Friday, January 15, 2010

GOING TO THE DOGS (a study in translation of poetry)

From time to time I suddenly remember that I love poetry. 

I was inspired to translate this little poem by the parallel discussion of free verse on Languagehat and AVVA. Blog authors were asking, in a puzzled way, why is it that while most of the West writes poetry largely in free verse Russia continues (mostly) to rhyme her poems.

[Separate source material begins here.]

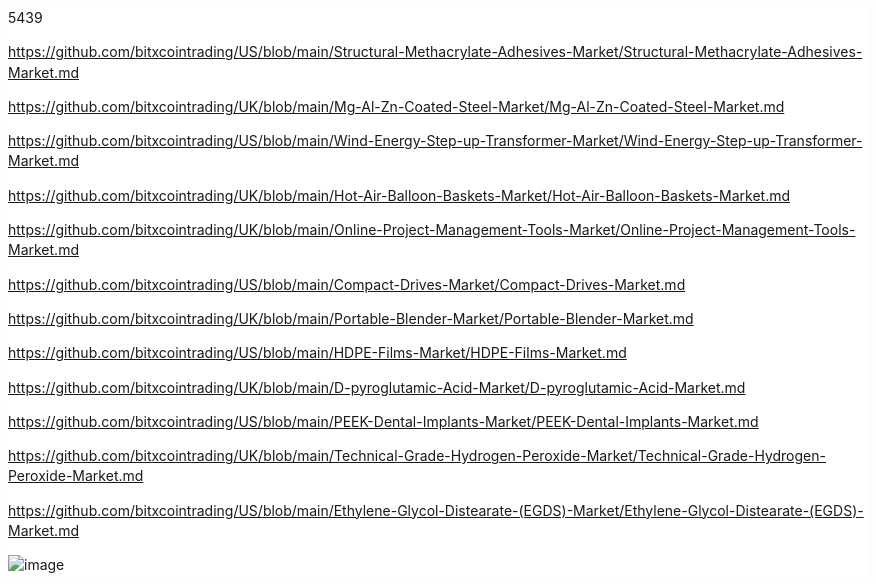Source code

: 5439</p><p><a href="https://github.com/bitxcointrading/US/blob/main/Structural-Methacrylate-Adhesives-Market/Structural-Methacrylate-Adhesives-Market.md">https://github.com/bitxcointrading/US/blob/main/Structural-Methacrylate-Adhesives-Market/Structural-Methacrylate-Adhesives-Market.md</a></p><p><a href="https://github.com/bitxcointrading/UK/blob/main/Mg-Al-Zn-Coated-Steel-Market/Mg-Al-Zn-Coated-Steel-Market.md">https://github.com/bitxcointrading/UK/blob/main/Mg-Al-Zn-Coated-Steel-Market/Mg-Al-Zn-Coated-Steel-Market.md</a></p><p><a href="https://github.com/bitxcointrading/US/blob/main/Wind-Energy-Step-up-Transformer-Market/Wind-Energy-Step-up-Transformer-Market.md">https://github.com/bitxcointrading/US/blob/main/Wind-Energy-Step-up-Transformer-Market/Wind-Energy-Step-up-Transformer-Market.md</a></p><p><a href="https://github.com/bitxcointrading/UK/blob/main/Hot-Air-Balloon-Baskets-Market/Hot-Air-Balloon-Baskets-Market.md">https://github.com/bitxcointrading/UK/blob/main/Hot-Air-Balloon-Baskets-Market/Hot-Air-Balloon-Baskets-Market.md</a></p><p><a href="https://github.com/bitxcointrading/UK/blob/main/Online-Project-Management-Tools-Market/Online-Project-Management-Tools-Market.md">https://github.com/bitxcointrading/UK/blob/main/Online-Project-Management-Tools-Market/Online-Project-Management-Tools-Market.md</a></p><p><a href="https://github.com/bitxcointrading/US/blob/main/Compact-Drives-Market/Compact-Drives-Market.md">https://github.com/bitxcointrading/US/blob/main/Compact-Drives-Market/Compact-Drives-Market.md</a></p><p><a href="https://github.com/bitxcointrading/UK/blob/main/Portable-Blender-Market/Portable-Blender-Market.md">https://github.com/bitxcointrading/UK/blob/main/Portable-Blender-Market/Portable-Blender-Market.md</a></p><p><a href="https://github.com/bitxcointrading/US/blob/main/HDPE-Films-Market/HDPE-Films-Market.md">https://github.com/bitxcointrading/US/blob/main/HDPE-Films-Market/HDPE-Films-Market.md</a></p><p><a href="https://github.com/bitxcointrading/UK/blob/main/D-pyroglutamic-Acid-Market/D-pyroglutamic-Acid-Market.md">https://github.com/bitxcointrading/UK/blob/main/D-pyroglutamic-Acid-Market/D-pyroglutamic-Acid-Market.md</a></p><p><a href="https://github.com/bitxcointrading/US/blob/main/PEEK-Dental-Implants-Market/PEEK-Dental-Implants-Market.md">https://github.com/bitxcointrading/US/blob/main/PEEK-Dental-Implants-Market/PEEK-Dental-Implants-Market.md</a></p><p><a href="https://github.com/bitxcointrading/UK/blob/main/Technical-Grade-Hydrogen-Peroxide-Market/Technical-Grade-Hydrogen-Peroxide-Market.md">https://github.com/bitxcointrading/UK/blob/main/Technical-Grade-Hydrogen-Peroxide-Market/Technical-Grade-Hydrogen-Peroxide-Market.md</a></p><p><a href="https://github.com/bitxcointrading/US/blob/main/Ethylene-Glycol-Distearate-(EGDS)-Market/Ethylene-Glycol-Distearate-(EGDS)-Market.md">https://github.com/bitxcointrading/US/blob/main/Ethylene-Glycol-Distearate-(EGDS)-Market/Ethylene-Glycol-Distearate-(EGDS)-Market.md</a></p>
![image](https://github.com/user-attachments/assets/d2b94bf8-e7e2-4cf6-87eb-360a73564ccc)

This poem is from 'The Funny Side. 101 Humorous Poems', compiled and with contributions by Wendy Cope. It is very obviously with rhymes. To read my translation please go to Tetradki in Russian. I've substituted the granddads in the original with my own granddads in the translation.



GOING TO THE DOGS

My granddad, viewing earth's worn cogs,
Said things were going to the dogs;
His granddad in his house of logs,
Said things were going to the dogs;
His granddad in the Flemish bogs.
Said things were going to the dogs;
His granddad in his old skin togs,
Said things were going to the dogs;
There's one thing that I have to state –
The dogs have had a good long wait.

(Anon.)



By the way, in case you think that all verse without rhyme is free verse (vers libre), it is not so, there is also blank verse, beloved of Shakespeare and Pushkin.

And an impressive list of modern Russian poets writing in vers libre is here.